Generally, I feel like Babbel prices are only worth it if you’re studying Spanish, French or German. These languages contain the greatest variety of learning paths, so there’s tons more content to learn from. The curriculum is limited for Turkish and Indonesian, in comparison, yet you still have to pay the same price as you would for the more popular languages.
Busuu is also a great alternative to other language exchange apps that are often treated as dating apps.
Where Babbel and Busuu Can Improve
With the emphasis on grammar, Babbel and Busuu lessons can feel a little repetitive and boring for learners that crave variety in their study habits.
And with grammar being a hotly debated topic in terms of learning a new language, it might not be a bad idea to supplement both platforms with a way to learn with authentic content like FluentU.
FluentU helps you learn through authentic videos like music videos and movie trailers via interactive subtitles. It’s a fun way to learn the cultural context while improving your vocabulary and listening skills.
You can also reinforce your grammar learning on Babbel and Busuu with other authentic content, depending on which skill you want to work on. For example, you can use a program like LingQ to hone your reading skills (and further reinforce vocabulary) through real content in your target language.
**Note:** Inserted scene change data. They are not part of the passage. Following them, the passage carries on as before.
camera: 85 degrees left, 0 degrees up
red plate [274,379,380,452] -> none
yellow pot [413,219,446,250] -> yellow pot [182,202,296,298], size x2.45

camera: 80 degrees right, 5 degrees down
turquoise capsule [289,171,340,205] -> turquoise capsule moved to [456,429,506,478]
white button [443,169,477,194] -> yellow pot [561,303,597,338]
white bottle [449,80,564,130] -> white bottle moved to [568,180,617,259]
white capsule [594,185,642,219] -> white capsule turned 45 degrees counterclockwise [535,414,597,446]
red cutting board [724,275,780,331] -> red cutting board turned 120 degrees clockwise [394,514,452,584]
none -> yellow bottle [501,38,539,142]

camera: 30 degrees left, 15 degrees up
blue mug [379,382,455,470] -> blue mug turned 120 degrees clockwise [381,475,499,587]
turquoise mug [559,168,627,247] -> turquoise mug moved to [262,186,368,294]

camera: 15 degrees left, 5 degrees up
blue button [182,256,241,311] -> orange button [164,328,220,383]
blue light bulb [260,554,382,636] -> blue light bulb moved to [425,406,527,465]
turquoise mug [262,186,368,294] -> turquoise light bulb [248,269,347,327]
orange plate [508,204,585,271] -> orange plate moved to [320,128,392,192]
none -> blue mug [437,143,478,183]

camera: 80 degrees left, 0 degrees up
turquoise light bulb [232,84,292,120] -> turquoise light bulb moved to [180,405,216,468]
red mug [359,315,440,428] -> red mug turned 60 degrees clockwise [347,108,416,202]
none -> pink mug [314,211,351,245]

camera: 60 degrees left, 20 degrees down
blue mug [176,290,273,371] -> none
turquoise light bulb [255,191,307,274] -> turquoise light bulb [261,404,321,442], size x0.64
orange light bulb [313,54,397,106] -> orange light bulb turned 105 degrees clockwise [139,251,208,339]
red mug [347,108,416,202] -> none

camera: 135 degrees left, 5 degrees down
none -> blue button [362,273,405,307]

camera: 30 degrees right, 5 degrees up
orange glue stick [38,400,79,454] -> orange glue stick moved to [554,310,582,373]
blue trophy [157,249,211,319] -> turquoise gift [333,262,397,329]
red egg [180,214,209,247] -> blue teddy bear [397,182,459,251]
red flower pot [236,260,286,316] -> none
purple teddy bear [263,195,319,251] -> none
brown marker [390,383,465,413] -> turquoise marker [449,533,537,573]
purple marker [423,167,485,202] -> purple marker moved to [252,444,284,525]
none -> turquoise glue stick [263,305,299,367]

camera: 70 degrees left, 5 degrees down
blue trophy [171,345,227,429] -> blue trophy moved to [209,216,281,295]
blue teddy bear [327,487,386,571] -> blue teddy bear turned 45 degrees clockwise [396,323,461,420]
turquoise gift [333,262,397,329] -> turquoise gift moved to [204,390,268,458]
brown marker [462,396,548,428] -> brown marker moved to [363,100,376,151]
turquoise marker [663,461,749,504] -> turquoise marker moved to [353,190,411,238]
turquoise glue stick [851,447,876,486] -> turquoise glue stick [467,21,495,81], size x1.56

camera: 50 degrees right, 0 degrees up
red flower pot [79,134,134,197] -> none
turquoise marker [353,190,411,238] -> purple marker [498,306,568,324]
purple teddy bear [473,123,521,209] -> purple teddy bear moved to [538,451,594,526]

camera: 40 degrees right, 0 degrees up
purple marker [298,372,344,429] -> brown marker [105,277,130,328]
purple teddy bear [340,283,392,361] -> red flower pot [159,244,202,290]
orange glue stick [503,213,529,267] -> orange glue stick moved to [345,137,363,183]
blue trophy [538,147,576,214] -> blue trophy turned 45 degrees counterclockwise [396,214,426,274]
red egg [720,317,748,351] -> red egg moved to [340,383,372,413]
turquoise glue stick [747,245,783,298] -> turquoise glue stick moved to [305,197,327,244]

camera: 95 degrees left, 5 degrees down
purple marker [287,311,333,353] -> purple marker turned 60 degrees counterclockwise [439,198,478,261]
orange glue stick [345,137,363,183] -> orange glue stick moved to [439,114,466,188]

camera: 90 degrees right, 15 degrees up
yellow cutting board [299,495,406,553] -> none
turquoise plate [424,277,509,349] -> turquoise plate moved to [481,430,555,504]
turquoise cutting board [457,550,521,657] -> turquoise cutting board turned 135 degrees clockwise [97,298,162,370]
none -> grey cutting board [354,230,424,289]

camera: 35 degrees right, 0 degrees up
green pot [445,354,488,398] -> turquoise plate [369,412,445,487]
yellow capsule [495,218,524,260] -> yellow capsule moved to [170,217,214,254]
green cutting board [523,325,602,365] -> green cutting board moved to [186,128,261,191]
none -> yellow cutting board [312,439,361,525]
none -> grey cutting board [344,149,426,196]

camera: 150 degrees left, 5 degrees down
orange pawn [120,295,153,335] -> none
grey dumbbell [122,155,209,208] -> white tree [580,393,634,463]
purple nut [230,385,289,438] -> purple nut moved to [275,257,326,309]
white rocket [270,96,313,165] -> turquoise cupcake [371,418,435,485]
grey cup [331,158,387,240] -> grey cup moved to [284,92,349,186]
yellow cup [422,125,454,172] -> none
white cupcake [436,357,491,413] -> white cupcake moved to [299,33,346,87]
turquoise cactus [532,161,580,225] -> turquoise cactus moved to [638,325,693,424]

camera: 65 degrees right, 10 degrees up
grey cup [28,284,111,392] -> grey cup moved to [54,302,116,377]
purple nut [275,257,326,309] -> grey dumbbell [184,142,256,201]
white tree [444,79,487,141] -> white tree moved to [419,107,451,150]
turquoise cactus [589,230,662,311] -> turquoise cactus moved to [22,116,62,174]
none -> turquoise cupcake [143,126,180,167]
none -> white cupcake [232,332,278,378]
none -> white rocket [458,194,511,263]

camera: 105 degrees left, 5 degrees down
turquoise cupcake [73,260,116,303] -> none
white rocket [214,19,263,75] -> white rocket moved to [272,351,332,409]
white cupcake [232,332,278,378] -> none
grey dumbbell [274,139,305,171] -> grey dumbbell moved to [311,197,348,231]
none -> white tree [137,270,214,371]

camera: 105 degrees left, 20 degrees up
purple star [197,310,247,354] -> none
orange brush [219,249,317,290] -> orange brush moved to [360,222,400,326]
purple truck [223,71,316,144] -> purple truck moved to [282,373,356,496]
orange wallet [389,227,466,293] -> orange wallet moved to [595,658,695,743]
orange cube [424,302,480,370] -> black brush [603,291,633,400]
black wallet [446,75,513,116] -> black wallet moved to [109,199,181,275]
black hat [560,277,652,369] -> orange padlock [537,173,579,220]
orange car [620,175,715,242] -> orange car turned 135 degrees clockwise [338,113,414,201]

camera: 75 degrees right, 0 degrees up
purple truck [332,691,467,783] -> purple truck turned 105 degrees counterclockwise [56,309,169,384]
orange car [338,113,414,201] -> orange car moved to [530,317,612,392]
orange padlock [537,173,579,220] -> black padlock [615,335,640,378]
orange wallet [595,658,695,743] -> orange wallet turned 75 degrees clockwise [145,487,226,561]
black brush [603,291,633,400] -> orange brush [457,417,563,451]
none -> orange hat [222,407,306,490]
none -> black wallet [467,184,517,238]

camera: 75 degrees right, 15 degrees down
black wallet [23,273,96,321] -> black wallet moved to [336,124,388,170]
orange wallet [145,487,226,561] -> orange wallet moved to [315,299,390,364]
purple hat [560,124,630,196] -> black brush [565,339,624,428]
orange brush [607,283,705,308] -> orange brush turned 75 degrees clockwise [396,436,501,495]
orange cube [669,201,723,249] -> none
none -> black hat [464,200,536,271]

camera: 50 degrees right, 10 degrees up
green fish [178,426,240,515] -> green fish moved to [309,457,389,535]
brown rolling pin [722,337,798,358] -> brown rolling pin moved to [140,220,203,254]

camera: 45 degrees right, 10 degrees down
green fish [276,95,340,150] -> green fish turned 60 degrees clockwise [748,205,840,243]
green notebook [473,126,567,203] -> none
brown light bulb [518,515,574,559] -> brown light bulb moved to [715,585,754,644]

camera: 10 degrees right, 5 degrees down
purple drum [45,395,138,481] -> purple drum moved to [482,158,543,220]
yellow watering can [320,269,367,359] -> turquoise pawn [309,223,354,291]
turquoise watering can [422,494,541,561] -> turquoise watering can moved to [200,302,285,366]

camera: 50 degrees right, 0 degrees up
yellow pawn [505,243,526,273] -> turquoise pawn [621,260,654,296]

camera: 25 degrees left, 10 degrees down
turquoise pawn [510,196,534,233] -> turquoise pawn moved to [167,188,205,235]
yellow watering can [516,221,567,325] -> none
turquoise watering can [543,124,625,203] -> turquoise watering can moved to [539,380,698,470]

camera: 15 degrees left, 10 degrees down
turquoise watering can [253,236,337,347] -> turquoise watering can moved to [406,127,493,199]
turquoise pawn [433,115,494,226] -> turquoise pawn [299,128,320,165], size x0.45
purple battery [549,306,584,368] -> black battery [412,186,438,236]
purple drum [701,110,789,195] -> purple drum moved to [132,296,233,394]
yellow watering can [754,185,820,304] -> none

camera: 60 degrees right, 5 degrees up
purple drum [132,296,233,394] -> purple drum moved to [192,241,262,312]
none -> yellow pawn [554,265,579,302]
However you do it, if you want to get the most from your learning with Babbel and Busuu, it’s essential that you pair them with some additional, authentic context.
As similar as they are, Babbel and Busuu are also very different. Hopefully, with this comparison, you have all information you need to see which platform is best suited for your needs.
And if not, you can always check out the free lessons and trials to see for yourself!